§ **YOUR TASK**
Please rewrite the lines of the material from the line with "Brasil off-line, em" up to and including the line with "Milton Rosa", swapping "assassinados" for "mortos" and leaving everything else unchanged.

Saved data entries:
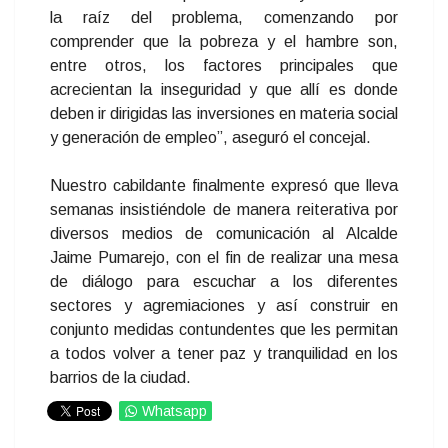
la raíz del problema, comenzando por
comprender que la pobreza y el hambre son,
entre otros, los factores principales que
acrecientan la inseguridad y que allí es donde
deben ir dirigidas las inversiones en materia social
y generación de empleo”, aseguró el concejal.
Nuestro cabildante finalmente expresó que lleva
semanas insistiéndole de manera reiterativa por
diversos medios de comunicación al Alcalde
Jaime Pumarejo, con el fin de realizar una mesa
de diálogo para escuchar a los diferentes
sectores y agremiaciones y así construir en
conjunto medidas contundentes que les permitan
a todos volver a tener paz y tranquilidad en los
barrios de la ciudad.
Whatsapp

---

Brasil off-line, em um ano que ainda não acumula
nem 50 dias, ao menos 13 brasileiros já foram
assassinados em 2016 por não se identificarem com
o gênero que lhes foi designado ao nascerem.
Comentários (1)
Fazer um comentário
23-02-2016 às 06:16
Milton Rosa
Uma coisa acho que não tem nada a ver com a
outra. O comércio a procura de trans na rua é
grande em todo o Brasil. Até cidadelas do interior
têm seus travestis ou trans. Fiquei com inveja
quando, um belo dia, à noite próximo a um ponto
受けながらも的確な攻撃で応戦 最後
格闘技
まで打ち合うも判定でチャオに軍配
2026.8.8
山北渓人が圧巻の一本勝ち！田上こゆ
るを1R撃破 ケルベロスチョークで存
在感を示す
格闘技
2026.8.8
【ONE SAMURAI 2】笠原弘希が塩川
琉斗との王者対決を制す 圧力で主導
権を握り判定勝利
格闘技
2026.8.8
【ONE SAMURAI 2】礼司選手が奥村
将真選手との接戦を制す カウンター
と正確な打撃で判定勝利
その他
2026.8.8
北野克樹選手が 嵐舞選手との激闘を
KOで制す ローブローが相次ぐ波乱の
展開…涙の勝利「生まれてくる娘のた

§ **SOLUTION TO THE PROBLEM**
Brasil off-line, em um ano que ainda não acumula
nem 50 dias, ao menos 13 brasileiros já foram
mortos em 2016 por não se identificarem com
o gênero que lhes foi designado ao nascerem.
Comentários (1)
Fazer um comentário
23-02-2016 às 06:16
Milton Rosa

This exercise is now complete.